Infections: In Study 1, 1% of XTANDI patients compared to 0.3% of placebo patients died from infections or sepsis. In Study 2, 1 patient in each treatment group (0.1%) had an infection resulting in death.

Falls (including fall-related injuries), occurred in 9% of XTANDI patients and 4% of placebo patients. Falls were not associated with loss of consciousness or seizure. Fall-related injuries were more severe in XTANDI patients, and included non-pathologic fractures, joint injuries, and hematomas.

Hypertension occurred in 11% of XTANDI patients and 4% of placebo patients. No patients experienced hypertensive crisis. Medical history of hypertension was balanced between arms.
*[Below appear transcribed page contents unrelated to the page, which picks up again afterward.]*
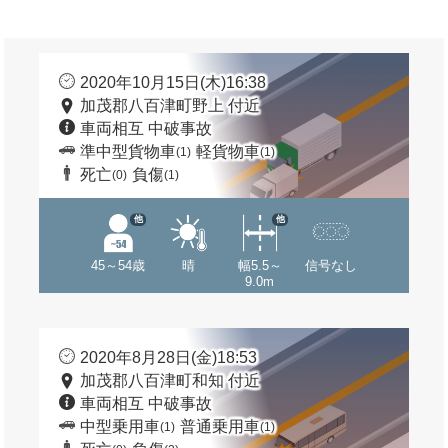
2020年10月15日(木)16:38
加茂郡八百津町野上 付近
車両相互 中破事故
準中型貨物車
軽貨物車
(1)
(1)
死亡
負傷
(0)
(1)
他
他
45～54歳
晴
幅5.5～
信号なし
9.0m
2020年8月28日(金)18:53
加茂郡八百津町和知 付近
車両相互 中破事故
中型乗用車
普通乗用車
(1)
(1)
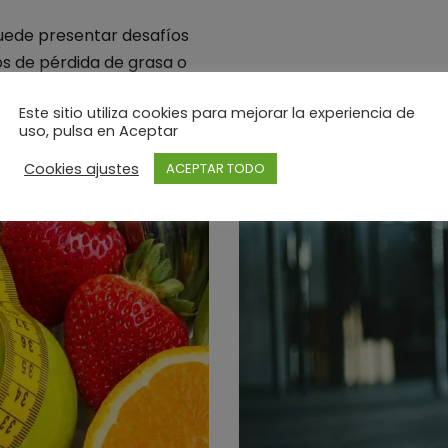
 puede presentar desafíos
s de pérdida de grasa o
Este sitio utiliza cookies para mejorar la experiencia de
uso, pulsa en Aceptar
Cookies ajustes
ACEPTAR TODO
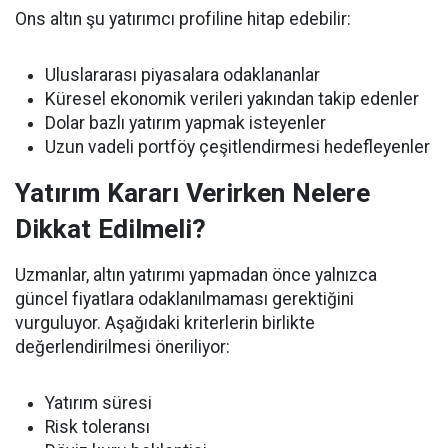
Ons altın şu yatırımcı profiline hitap edebilir:
Uluslararası piyasalara odaklananlar
Küresel ekonomik verileri yakından takip edenler
Dolar bazlı yatırım yapmak isteyenler
Uzun vadeli portföy çeşitlendirmesi hedefleyenler
Yatırım Kararı Verirken Nelere
Dikkat Edilmeli?
Uzmanlar, altın yatırımı yapmadan önce yalnızca
güncel fiyatlara odaklanılmaması gerektiğini
vurguluyor. Aşağıdaki kriterlerin birlikte
değerlendirilmesi öneriliyor:
Yatırım süresi
Risk toleransı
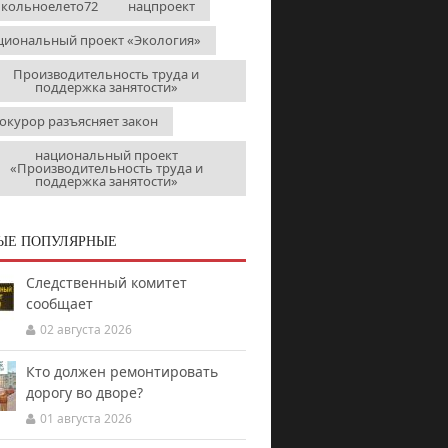
кольноелето72
нацпроект
циональный проект «Экология»
Производительность труда и
поддержка занятости»
окурор разъясняет закон
национальный проект
«Производительность труда и
поддержка занятости»
ЫЕ ПОПУЛЯРНЫЕ
Следственный комитет
сообщает
02 августа 2026
Кто должен ремонтировать
дорогу во дворе?
01 августа 2026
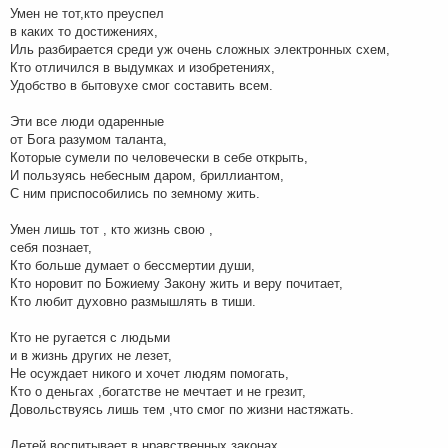
Умен не тот,кто преуспел
в каких то достижениях,
Иль разбирается среди уж очень сложных электронных схем,
Кто отличился в выдумках и изобретениях,
Удобство в бытовухе смог составить всем.
Эти все люди одаренные
от Бога разумом таланта,
Которые сумели по человечески в себе открыть,
И пользуясь небесным даром, бриллиантом,
С ним приспособились по земному жить.
Умен лишь тот , кто жизнь свою ,
себя познает,
Кто больше думает о бессмертии души,
Кто норовит по Божиему Закону жить и веру почитает,
Кто любит духовно размышлять в тиши.
Кто не ругается с людьми
и в жизнь других не лезет,
Не осуждает никого и хочет людям помогать,
Кто о деньгах ,богатстве не мечтает и не грезит,
Довольствуясь лишь тем ,что смог по жизни настяжать.
Детей воспитывает в нравственных законах,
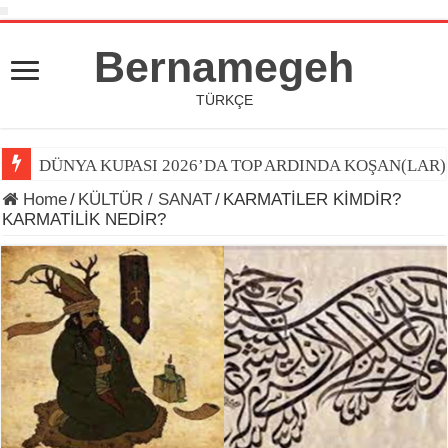
Bernamegeh
TÜRKÇE
DÜNYA KUPASI 2026’DA TOP ARDINDA KOŞAN(LAR)
Home
/
KÜLTÜR / SANAT
/
KARMATİLER KİMDİR?
KARMATİLİK NEDİR?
Hypertension led to study discontinuation in < 1% of all patients.

Drug Interactions
Effect of Other Drugs on XTANDI Avoid strong CYP2C8 inhibitors, as they can increase the plasma exposure to XTANDI. If co-administration is necessary, reduce the dose of XTANDI. Avoid strong CYP3A4 inducers as they can decrease the plasma exposure to XTANDI. If co-administration is necessary, increase the dose of XTANDI.

Effect of XTANDI on Other Drugs Avoid CYP3A4, CYP2C9, and CYP2C19 substrates with a narrow therapeutic index, as XTANDI may decrease the plasma exposures of these drugs. If XTANDI is co-administered with warfarin (CYP2C9 substrate), conduct additional INR monitoring.